I always stayed open to change. I was the ultimate soothsayer, whatever I said of myself I lived up to. Cathleen is still letting that happen here. Dios mio, it’s been a lifetime, you will say when in company and to those likely to remember why they would believe you now . . . I was so much older then, I am younger than that now . . . No one had heard I was still walking around a small town sporting a cut lily terrifying the local notary with the prospect of a flower’s blow to one ear: only talk of course, but what a pedigree that poet bequeathed. Neftali Reyes, I liked to say, not Pablo Neruda. Walking Around his only poem christened with its title originally English. That’s what I first remembered one day winter was coming on, I was alone and between verses, gazing through the window at the long, wide sweep of lawn from the house to Mill River and its fallen sycamore, when the coup in Santiago came over the radio, I don’t know why it was on. I was writing something about helicopters overhead while down here I was whisking off to work in full stride, with attache case full of papers and a pint of Haig & Haig. Neruda died, Victor Jara died–thousands died or were disappeared–the hush lasted how many years? I remember only the date September 11, 1973.
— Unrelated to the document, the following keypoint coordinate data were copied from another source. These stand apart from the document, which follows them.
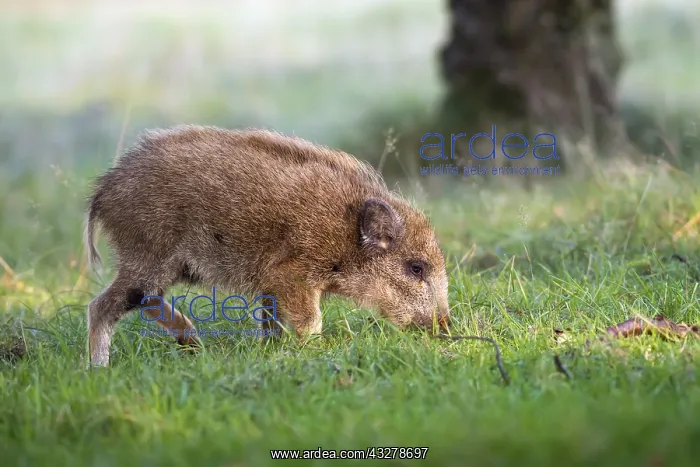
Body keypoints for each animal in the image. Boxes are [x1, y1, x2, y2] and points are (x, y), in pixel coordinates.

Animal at [83, 125, 450, 366]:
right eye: (416, 267)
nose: (445, 327)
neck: (346, 237)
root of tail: (102, 191)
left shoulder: (271, 286)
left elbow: (271, 321)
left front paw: (271, 351)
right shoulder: (293, 277)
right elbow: (310, 321)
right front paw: (315, 352)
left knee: (146, 300)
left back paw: (194, 345)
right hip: (148, 255)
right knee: (102, 306)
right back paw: (99, 369)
Now I can go on and tell you the rest. I sit too much too, walk too little, when I go up or down stairs I’m very careful. I feel brittle, but not all the time. Moments like these I go back into the fray and fight with pencils sharpened and erasers ready to wipe clean the past, but I can’t, I refuse, someday the light will go out in the midst of a meteor that you know very well is nothing but a black hole and everyone you loved is still alive, they’re making the best of their time here before they’re loaded on the wheel and samsara’d back to karma. If I could believe that I would have toughed it out in that southern heat to which I am accustomed from birth, but always kept going away and, once over the border south, breathed more easily, knowing life in Mexico was always more precious than in estados unidos, you could feel the temperature change as you crossed back over, driving north and missing what you would never know, you were so happy to be alive and away from one side of the Arkansas River or the other . . . everywhere then was American.